Manulife trimming guaranteed funds lineup

By Al Emid | July 13, 2005 | Last updated on July 13, 2005
2 min read

(July 13, 2005) Advisors will face a slightly shrinking product roster this fall when Manulife Financial makes cuts to its family of guaranteed funds. Manulife decided to make the changes because the risks outweigh the returns, explains Rick Annaert, Manulife’s vice-president of investment products.

“We’ve reviewed our risk metrics,” he said. “We considered the amount of capital markets risk, the amount of mortality risk and … fee income risk.” Manulife’s costs include the necessary reserves set aside to cover potential liabilities. Total costs meant that these products would not yield the 15% return that Manulife views as the minimum required return on a product line.

“For a company — any company to achieve an overall objective of return at 15% to its shareholders, each of the products it sells has to at least be, in the aggregate, earning a 15% return on capital,” he explained, adding that Manulife saw raising premiums as its only other option.
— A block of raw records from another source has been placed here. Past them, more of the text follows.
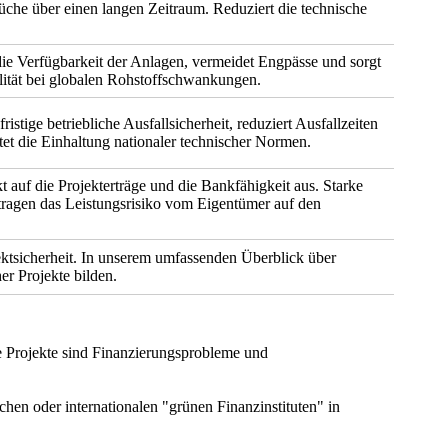
üche über einen langen Zeitraum. Reduziert die technische
die Verfügbarkeit der Anlagen, vermeidet Engpässe und sorgt
ilität bei globalen Rohstoffschwankungen.
ristige betriebliche Ausfallsicherheit, reduziert Ausfallzeiten
et die Einhaltung nationaler technischer Normen.
kt auf die Projekterträge und die Bankfähigkeit aus. Starke
tragen das Leistungsrisiko vom Eigentümer auf den
jektsicherheit. In unserem umfassenden Überblick über
er Projekte bilden.
che Projekte sind Finanzierungsprobleme und
hen oder internationalen "grünen Finanzinstituten" in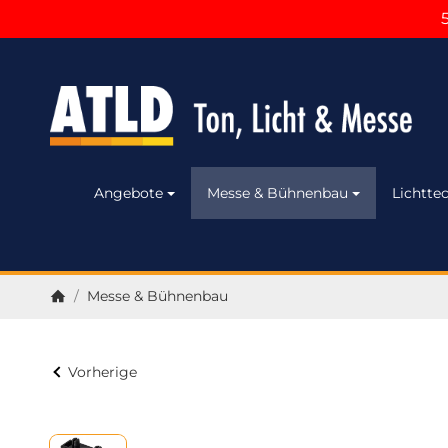
Angebote
Messe & Bühnenbau
Lichttec
/
Messe & Bühnenbau
Startseite
Vorherige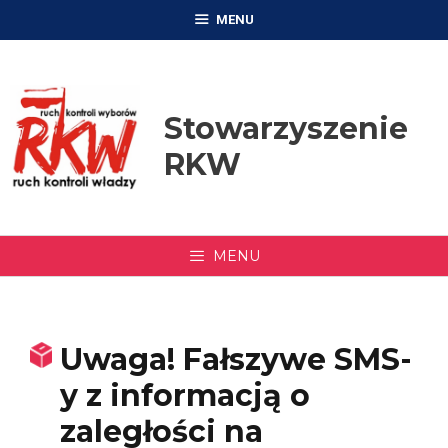
Przejdź
MENU
do
treści
Stowarzyszenie
RKW
MENU
Uwaga! Fałszywe SMS-
y z informacją o
zaległości na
Effective October 1, Manulife plans to implement three main changes to its Manulife-branded guaranteed product lineup. The first is that no new GIF Encore policies will be sold in the Series One category. Existing policies will continue and Manulife will accept deposits in Series One policies set up before October 2001. Manulife also plans to cap its small cap funds for all guaranteed products and no new deposits will be accepted. Foreign funds in Series One products will also be capped.

At the same time, Manulife is planning changes to its lineup of Maritime Life-branded guaranteed products. It will be changing the minimum maturity date from 10 years to 15 years for both Series A and Series B fund products. It also plans to limit section of funds to those with no more than 80% overall exposure to equities for Series A products. That means no new policies with exposures exceeding that amount will be accepted.

Small cap funds in both Series A and Series B products will be capped but will continue to allow 100% Canadian and foreign funds in Class B products. In these categories, no new deposits will be accepted for policies set up before October 1.

Manulife’s changes are in line with industry trends as companies seek to manage risk exposure. The insurance firm doesn’t currently have any new products in the pipeline slated to replace either the Manulife-branded or Maritime Life-branded deletions.